Fica a sensação de que Inês Pedrosa escreve as coisas só por escrever. Também, quando Violeta vai à terapia, “A consciência de que a terapeuta se encontrava ao serviço do aparelho repressor levou-a ao mutismo”, embora, na mesma cena, com a mesma terapeuta, nos seja dito que a muda “Narrou, com fúria e entusiasmo, todas as provações passadas”. É o mesmo que se passa com Nuno, que “pelas três filhas, certamente que não” tem amor, tanto que se esquece de uma delas, quando pede a Clarisse “que se lembrasse do mal que ia fazer às filhas, duas meninas inocentes”. Porém, o pior é a distinção escolástica entre os estados de alma de Ana Lúcia, que em três páginas demorou “a entender a paixão obsessiva que rondava Ildo e Violeta”; “viu, durante meses, sem ver”; “sabia que Violeta estava apaixonada por aquele aluno, mas concentrava-se em agir como se não soubesse”; “sentia-se incapaz de conceber qualquer relação lasciva entre Violeta e um garoto”. Viu, não viu, fingiu que não via, viu sem ver, enfim.

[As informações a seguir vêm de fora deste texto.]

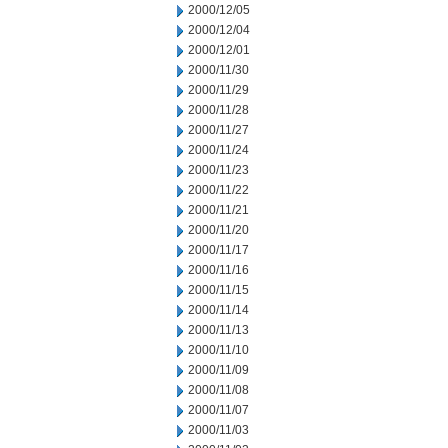
2000/12/05
2000/12/04
2000/12/01
2000/11/30
2000/11/29
2000/11/28
2000/11/27
2000/11/24
2000/11/23
2000/11/22
2000/11/21
2000/11/20
2000/11/17
2000/11/16
2000/11/15
2000/11/14
2000/11/13
2000/11/10
2000/11/09
2000/11/08
2000/11/07
2000/11/03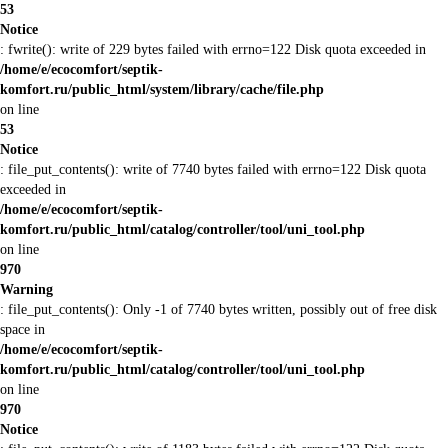
53
Notice
: fwrite(): write of 229 bytes failed with errno=122 Disk quota exceeded in
/home/e/ecocomfort/septik-
komfort.ru/public_html/system/library/cache/file.php
on line
53
Notice
: file_put_contents(): write of 7740 bytes failed with errno=122 Disk quota
exceeded in
/home/e/ecocomfort/septik-
komfort.ru/public_html/catalog/controller/tool/uni_tool.php
on line
970
Warning
: file_put_contents(): Only -1 of 7740 bytes written, possibly out of free disk
space in
/home/e/ecocomfort/septik-
komfort.ru/public_html/catalog/controller/tool/uni_tool.php
on line
970
Notice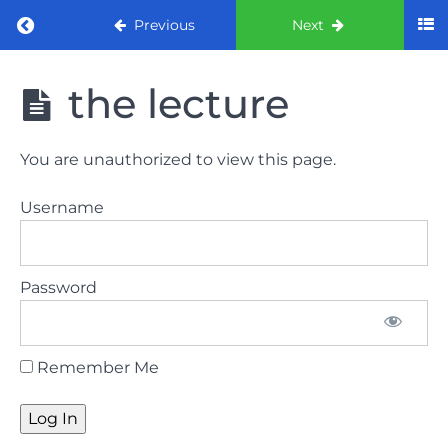
Return to course: ORE part 1 preparation co
Previous
Next
ORE part 1
the lecture
preparation
course
(August
You are unauthorized to view this page.
2022)
Username
Law
and
ethics
Password
the
lecture
Remember Me
Law
and
ethics
the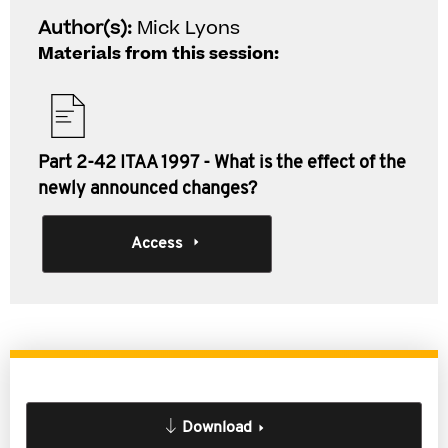
Author(s):
Mick Lyons
Materials from this session:
Part 2-42 ITAA 1997 - What is the effect of the
newly announced changes?
Access
Download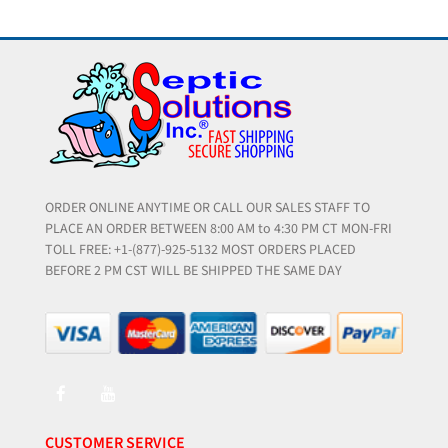
ORDER ONLINE ANYTIME OR CALL OUR SALES STAFF TO
PLACE AN ORDER BETWEEN 8:00 AM to 4:30 PM CT MON-FRI
TOLL FREE: +1-(877)-925-5132 MOST ORDERS PLACED
BEFORE 2 PM CST WILL BE SHIPPED THE SAME DAY
CUSTOMER SERVICE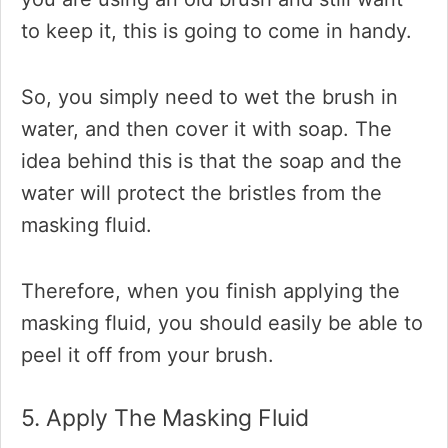
to keep it, this is going to come in handy.
So, you simply need to wet the brush in
water, and then cover it with soap. The
idea behind this is that the soap and the
water will protect the bristles from the
masking fluid.
Therefore, when you finish applying the
masking fluid, you should easily be able to
peel it off from your brush.
5. Apply The Masking Fluid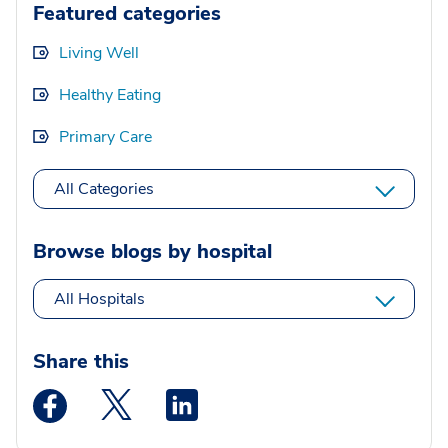
Featured categories
Living Well
Healthy Eating
Primary Care
All Categories
Browse blogs by hospital
All Hospitals
Share this
Medstar Facebook opens a new window
Medstar Twitter opens a new window
Medstar Linkedin opens a new wi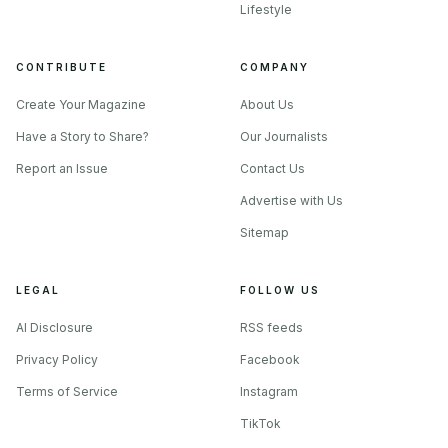
Lifestyle
CONTRIBUTE
COMPANY
Create Your Magazine
About Us
Have a Story to Share?
Our Journalists
Report an Issue
Contact Us
Advertise with Us
Sitemap
LEGAL
FOLLOW US
AI Disclosure
RSS feeds
Privacy Policy
Facebook
Terms of Service
Instagram
TikTok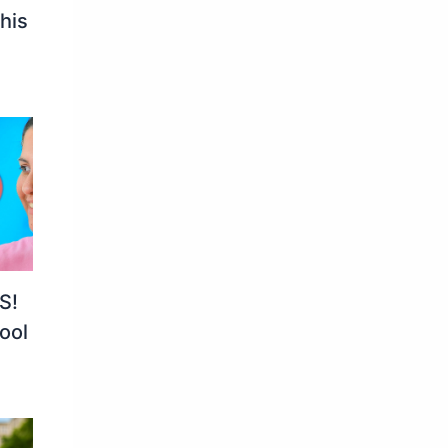
his
S!
ool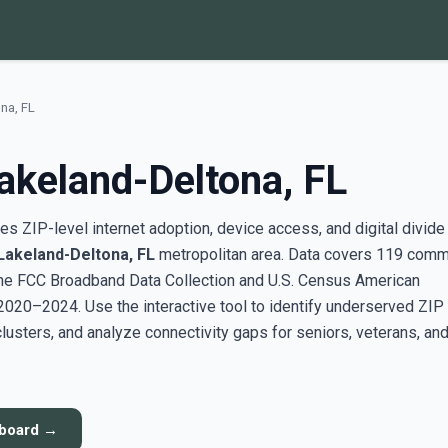
na, FL
akeland-Deltona, FL
s ZIP-level internet adoption, device access, and digital divide
Lakeland-Deltona, FL
metropolitan area. Data covers 119 comm
the FCC Broadband Data Collection and U.S. Census American
20–2024. Use the interactive tool to identify underserved ZIP
sters, and analyze connectivity gaps for seniors, veterans, an
hboard →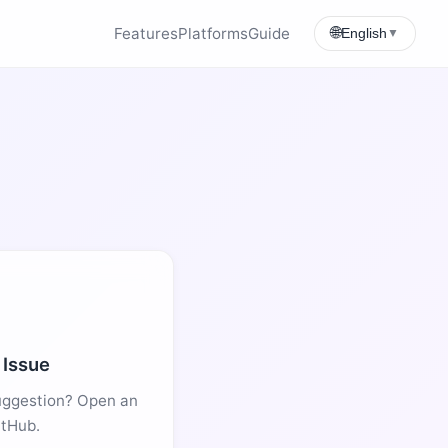
Features
Platforms
Guide
🌐
English
▼
 Issue
uggestion? Open an
itHub.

Haveria ainda bastante para dizer, desde o vício principiante de não conseguir escolher entre várias hipóteses e, por isso, estragar respostas com excesso de informação — “Esforce-se mais, que tem menos que fazer do que eu. Não é com as suas lamúrias que me aumentará o entusiasmo, nem isso é conversa digna de uma senhora.” Isto a respeito de sexo. Se não é conversa de senhora, para que é que a tem? Ou Baltazar que “nunca desceria à vileza de comprar sexo” e, “de qualquer forma, preferia homens”. Se prefere homens, claro que nunca iria comprar sexo a uma prostituta – à discutível tese subjacente, de que o desejo consentido legitima tudo, mesmo o amor entre um jovem de 14 anos e a sua professora adulta. No entanto, quer para este processo Violeta, quer para qualquer outro processo, convém poupar algum fôlego para o caso de haver recurso.